Schiff w/ Lutz: Washington Can’t Bail Itself Out This Time
In his latest interview on Kerry Lutz’s Financial Survival Network, Peter lays out out a sober warning about the macroeconomy and the world’s preferred reserve currency. He frames our economic situation as the inevitable result of decades of fiscal and monetary mismanagement, and he urges listeners to think about capital preservation now rather than waiting for a government rescue that may never come.
He opens by reminding listeners that the buildup to crisis has been years in the making and that most people still don’t see what is coming:
Most people are still asleep. They have really no idea what was happening. And I think we’re getting closer and closer to a day of reckoning that I’ve been warning about, as you know, for more than 15 years. The problems didn’t happen overnight. They’ve been building and building over time. And the problem is instead of dealing with them, we kick the can down the road because the pain, the political pain, certainly an economic pain, associated with dealing with them is so great that nobody wants to do it.
He says markets, not politicians, will force the adjustment — and that adjustment will show up as trouble for sovereign debt and the dollar itself, a risk even establishment figures are beginning to acknowledge:
And it’s ultimately going to be the markets that decide this. And that’s going to take the form of a sovereign debt crisis and a U.S. dollar crisis. And even former Secretary of the Treasury, Hank Paulson, just last week came out and said that we need an emergency break-the-glass plan to deal with the situation where there is no longer sufficient demand for Treasuries.

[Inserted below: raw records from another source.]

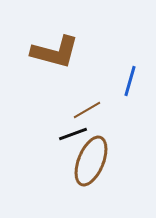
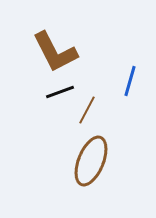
brown L-shape: rotated 48 degrees clockwise
brown line: rotated 32 degrees counterclockwise
black line: moved 13 px left, 42 px up
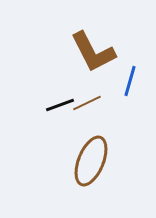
brown L-shape: moved 38 px right
black line: moved 13 px down
brown line: moved 7 px up; rotated 36 degrees clockwise
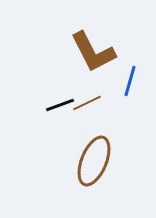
brown ellipse: moved 3 px right
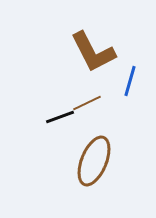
black line: moved 12 px down
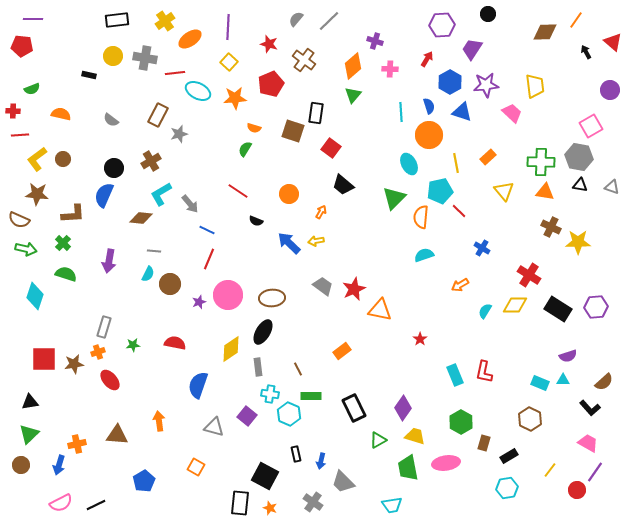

But Peter is skeptical of Washington’s contingency plans. He argues that preparing for the aftermath is not the same as preventing the collapse in the first place — and that some so-called “plans” amount to self-destructive measures:
The problem is, I don’t think there is an emergency plan that would work. I mentioned on my own podcast, the plan is that behind that glass is a revolver and you break the glass and then you shoot yourself in the head. That’s basically it. What Paulson should be doing now, instead of telling us that we need a plan to deal with the crisis, what he should be saying is we need a plan now to try to avert the crisis. Let’s try to do something before it happens, right?
He points out an important mindset shift for savers when the safe asset isn’t so safe anymore: preservation of capital must sometimes outweigh chasing yield. That applies to Treasuries, too. They are not an absolute refuge:
It makes total sense because you stop worrying about return on investment and you start worrying about return of investment. And that applies to Treasuries too. Everybody just assumes, ‘Well, the U.S. government will never default.’ I wouldn’t make that assumption. I mean, we defaulted before when U.S. dollars were redeemable in gold and it was a promise to pay a fixed quantity of gold. And then we defaulted on that promise and paid nothing for our notes.
Finally, Peter returns to the central danger: this crisis will be centered on the government’s own balance sheet, consisting of treasuries and dollars, and that makes traditional bailouts ineffective. He warns that if listeners expect another blanket government rescue like 2008, they will be sorely disappointed:
The government was able to bail people out of that crisis. So even if you didn’t see it coming, the government bailed you out if you held on. But this crisis is not a crisis where the government could bail you out because this crisis is going to be focused in the government, its own debt, not subprime mortgages, but Treasuries, the U.S. dollar. And the government can’t bail us out of a dollar crisis because all it could do is create more dollars.